Coates’ dad’s insight echoes the election headline from the satirical website The Onion: “Black Man Given Nation’s Worst Job.”
To be born in 1930s Northampton, Massachusetts, was to be as ignorant as possible about the black experience. What my classmates and I knew of the world was limited. We attended white schools. We played sports against guys who looked like us, and never questioned why that was so. It just was.
At age 18, during the Korean War, I expanded my world view by joining the Air Force and shipping down to 1950s Texas for basic training.
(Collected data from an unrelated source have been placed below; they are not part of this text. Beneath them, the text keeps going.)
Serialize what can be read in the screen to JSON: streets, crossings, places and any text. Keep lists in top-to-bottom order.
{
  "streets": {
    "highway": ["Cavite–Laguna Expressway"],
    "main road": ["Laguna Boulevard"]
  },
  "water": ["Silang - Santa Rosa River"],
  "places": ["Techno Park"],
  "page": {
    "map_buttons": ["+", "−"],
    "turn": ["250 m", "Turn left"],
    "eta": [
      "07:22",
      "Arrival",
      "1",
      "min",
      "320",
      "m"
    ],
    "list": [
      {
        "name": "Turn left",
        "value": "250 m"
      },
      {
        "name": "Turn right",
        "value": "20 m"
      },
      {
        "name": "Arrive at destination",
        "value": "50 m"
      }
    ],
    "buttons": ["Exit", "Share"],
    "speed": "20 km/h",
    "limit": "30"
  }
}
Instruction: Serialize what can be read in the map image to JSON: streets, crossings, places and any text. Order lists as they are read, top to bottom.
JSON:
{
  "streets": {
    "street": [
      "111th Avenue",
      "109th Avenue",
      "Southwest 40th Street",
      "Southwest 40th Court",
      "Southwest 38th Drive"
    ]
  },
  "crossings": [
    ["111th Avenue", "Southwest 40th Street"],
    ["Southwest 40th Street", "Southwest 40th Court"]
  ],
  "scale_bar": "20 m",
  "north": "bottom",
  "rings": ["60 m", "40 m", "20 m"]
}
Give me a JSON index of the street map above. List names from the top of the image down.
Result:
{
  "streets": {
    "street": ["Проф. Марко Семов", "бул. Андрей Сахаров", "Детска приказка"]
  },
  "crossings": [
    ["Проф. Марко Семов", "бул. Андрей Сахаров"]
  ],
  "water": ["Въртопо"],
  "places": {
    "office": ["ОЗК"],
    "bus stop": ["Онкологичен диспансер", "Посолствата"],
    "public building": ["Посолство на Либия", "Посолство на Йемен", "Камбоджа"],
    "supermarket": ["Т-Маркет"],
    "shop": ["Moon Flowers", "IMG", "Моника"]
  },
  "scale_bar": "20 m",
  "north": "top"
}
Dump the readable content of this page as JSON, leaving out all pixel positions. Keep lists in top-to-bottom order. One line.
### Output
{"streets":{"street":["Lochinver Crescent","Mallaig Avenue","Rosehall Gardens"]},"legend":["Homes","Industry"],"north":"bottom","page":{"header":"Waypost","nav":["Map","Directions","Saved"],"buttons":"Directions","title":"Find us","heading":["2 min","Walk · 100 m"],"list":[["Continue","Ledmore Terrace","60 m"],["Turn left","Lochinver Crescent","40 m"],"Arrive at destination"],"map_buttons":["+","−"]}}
Texas was then as unlike western Massachusetts as it could get, with separate water fountains and restrooms designated “White” and “Colored” just the beginning.
To watch films about Jackie Robinson and the Jim Crow world he and his contemporaries confronted teaches each new generation about America the not so beautiful. To see Jackie Robinson, a college-educated World War II Army officer, and a busload of baseball players refused use of toilets at a gas station or food in a restaurant blows our 21st-century minds. Revealing films like “Hidden Figures” about math-whiz, African-American women working for NASA’s space program being humiliated daily in the 1960s shocks us, and it should.
I hear younger voices saying, “But that’s so stupid.” Only when they experience the horrible hatred of Jim Crow up close and naked does their inborn sense of fairness kick in as skin color fades.
Books are still the best way to get one’s mind around bigotry and to finally admit, yep, me too. At Holyoke Community College, I read “The Autobiography of Malcolm X,” following up with a book report. I so over-identified with Alex Haley’s groundbreaking book that I closed my paper with, “I am black.” My white instructor was unimpressed. His comment was along the lines of, “I think not.”
My point was that whites know nothing of their world until seen through a black person’s eyes. One cure is reading books or seeing films that confront racism before our mind is imprisoned.
Hollywood has an obligation to right their racist ship because movies reflected America’s times and prejudices. They’ve removed a Bing Crosby in blackface minstrel number “Abraham,” from 1942’s “Holiday Inn.”
A University of Massachusetts course in American culture noted that Irish immigrants liked old-fashioned minstrelsy because someone else was presented as lower down America’s social flagpole. That’s ironic because Irish immigrants were also pictured as subhuman in 19th-century political cartoons.
In short, your culture deserves respect. People of every persuasion honor fellow citizens by respecting their unique heritages. Sadly, it’s not always the case. I take comfort in reading that 2,000 Valley people showed up to hear a brave Ruby Bridges speak at Smith College’s John M. Greene Hall earlier this month.
The dirty laundry list of Hollywood and television’s early days reveal complete capitulation to current mores for fear of losing white audiences in theaters or advertisers on TV. The great Nat King Cole had a 15-minute show taken off the air for a lack of sponsors. I recall 1968 newspaper stories about the nasty uproar when Harry Belafonte was briefly touched on the arm by British singer Petula Clark as they sang an anti-war song. Belafonte was a friend of Martin Luther King Jr., and a civil rights activist. Following the sponsor’s complaint, and to her credit, Clark refused to retape the segment. In a stroke of black humor, the racist Chrysler advertising exec was fired.
Petula Clark’s special won broad acclaim. One reviewer wrote that America’s first televised interracial touch “could only disturb the spiritually sick.”
This column was updated on March 1 to correct the film in which Bing Crosby performed the blackface minstrel number, “Abraham.”